You Can't Take It With You
Nov. 7, 2008 - Dec. 14, 2008 Directed by Jim Crino
Lakewood Theatre Company presents the Pulitzer Prize-winning comedy, You Can't Take It With You
Getting to the altar has never been funnier than in this 1930's screwball comedy. Alice Sycamore invites her fiancee's parents home to meet her family. The Kirby's are stuffy, self-important and wealthy, while the Sycamore's are good-hearted lunatics with little visible means of support. Lifestyles and philosophies collide - with hilarious results. Perfect for the holidays, You Can't Take It With You adds some spice to the season. The show sponsor for You Can't Take It With You is The Bank of Oswego.
Has the recent financial news got you down? Are you wondering if your government really has all the answers? Then it's definitely time to see Lakewood Theatre Company's presentation of the classic all-American Pulitzer Prize-winning comedy, You Can't Take It With You, by Moss Hart and George S. Kaufman.
When You Can't Take It With You opened on Broadway in 1936 it proved to be a tonic for a country reeling from the Great Depression. In an era eerily reminiscent of today, the country was experiencing one of the worst economic periods in its history. Americans lost their life savings, homes, and jobs in the stock market crash and the numerous bank failures which followed. Money was on everyone's mind.
However, at the zany Sycamore household in You Can't Take It With You, presided over by Grandpa Vanderhof, money is not a family priority. Instead, everyone does just what he or she pleases from collecting snakes to playing the xylophone. The only "normal" family member is granddaughter Alice, who is in love with her boss, Tony Kirby. When Tony's stuffy parents come to visit, you can expect a few fireworks and even a police raid!
Directed by Jim Crino, You Can't Take It With You opens Friday, November 7th at Lakewood Theatre Company and continues Thursdays - Saturdays at 8:00 PM and Sundays at 7:00 PM until December 14, 2008. There are three Sunday matinees at 2:00 PM on November 16, December 7 and 14 and one Wednesday performance at 8:00 PM on Dec. 3rd.
Written in 1936, this light-hearted comedy has relevance for today in addressing the main theme of finding one's own way in today's complex society, while lightly viewing such topics as distrust of government, domestic terrorism and implications of foreign conflicts.
Perhaps America has been in love with You Can't Take It With You because we all see a little bit of ourselves in Grandpa Martin Vanderhof and his family members. Or, if not, perhaps we want to be like them.

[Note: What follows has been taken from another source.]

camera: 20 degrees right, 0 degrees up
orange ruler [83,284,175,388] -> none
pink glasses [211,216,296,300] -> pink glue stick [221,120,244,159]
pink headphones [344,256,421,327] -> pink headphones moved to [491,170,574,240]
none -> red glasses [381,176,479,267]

"Grandpa" Vanderhof (John Morrison) was once part of the competitive business world. However, one day he realized he was unhappy. So, he stopped working. Since that time, he spends his days catching and raising snakes, watching graduation ceremonies, visiting old friends, and doing whatever else he wants to do. His daughter Penny (Vana O'Brien) writes plays simply because a few years ago a typewriter was delivered to the house by accident. His son-in-law Paul Sycamore (Don Stewart Burns) spends hours in the basement making illegal fireworks and playing with erector sets. His granddaughter Essie (Rani Lightle) sells candy and has been clumsily attempting ballet for over eight years. His grandson-in-law Ed Carmichael (Drew Danhorn) plays the xylophone (or tries to) and accidentally distributes Marxist propaganda.

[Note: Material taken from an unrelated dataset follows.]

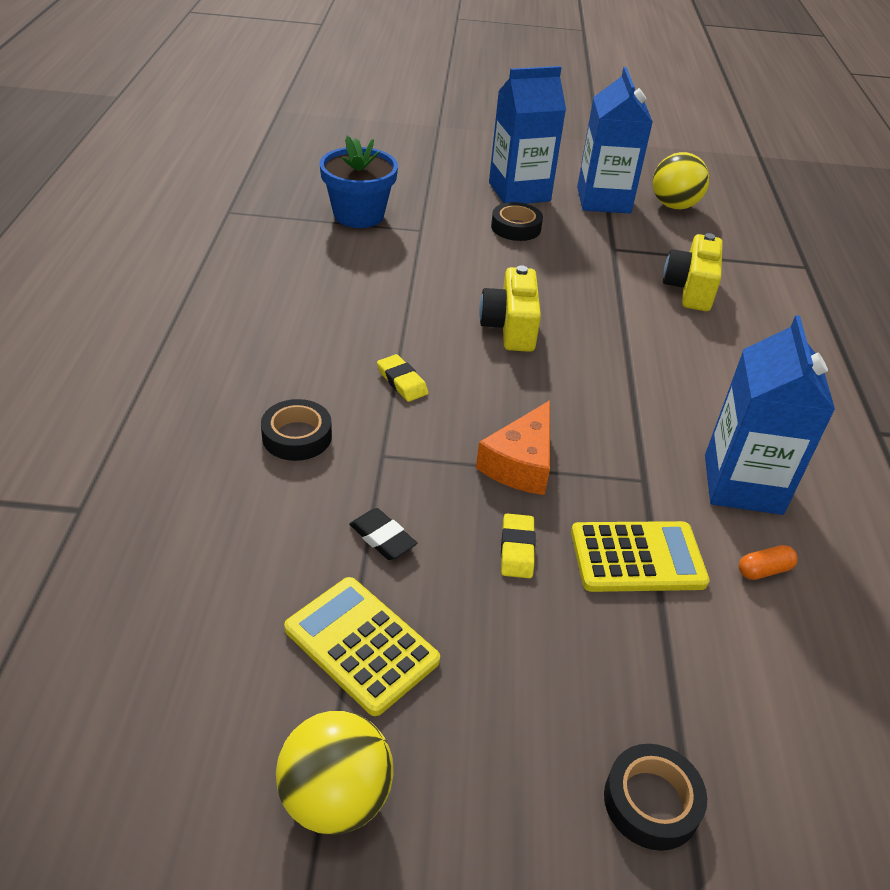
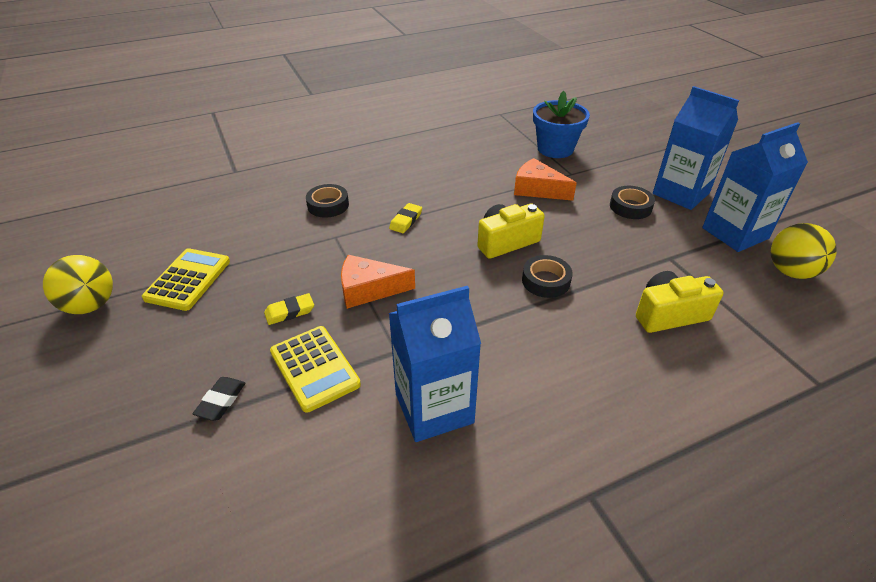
camera: 65 degrees right, 0 degrees up
black eraser [349,508,417,560] -> black eraser moved to [193,377,246,421]
black tape [604,744,707,851] -> black tape moved to [522,255,573,298]
orange capsule [739,545,798,580] -> none
none -> orange cheese [514,158,577,201]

Joining this free-for-all are Rheba (Josie Seid) the household cook; her unemployed boyfriend, Donald (Ken Dembo); Essie's opinionated Russian ballet instructor, Mr. Kolenkov (Jared McClain); Olga (Ellen Bloodworth), a Russian Grand Duchess; Gay Wellington (Mary Stewart), a heavy-drinking actress; Wilbur C. Henderson (Timothy M. Hill) a forlorn IRS employee and Mr. De Pinna (Jeremy Southard) a deliveryman who arrived 8 years ago and decided to stay. He now helps out with the fireworks and dresses in Roman togas to pose for Penny's portraits.

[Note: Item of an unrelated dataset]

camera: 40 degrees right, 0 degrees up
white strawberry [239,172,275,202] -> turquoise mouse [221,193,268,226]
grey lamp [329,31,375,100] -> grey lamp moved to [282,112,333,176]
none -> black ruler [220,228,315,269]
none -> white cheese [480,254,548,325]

In this crazy mix of characters there is also Alice (Marissa Neitling), Penny and Paul's other daughter and apparently the only "normal" family member. She met Tony Kirby (Alex Fox) at his dad's Wall Street investment firm, and they've fallen in love. Culture shock and fireworks fly when Mr. Kirby (Gary Powell) and Mrs. Kirby (Susan Jonsson) come to visit. But the message is clear: "Life's pretty simple if you just relax," as Grandpa puts it.
Stage direction for You Can't Take It With You is by Jim Crino. Set design is by Chris Whitten, lighting design is by Alex Diaz, costume design is by Margaret Chapman and the producer is Kay Vega.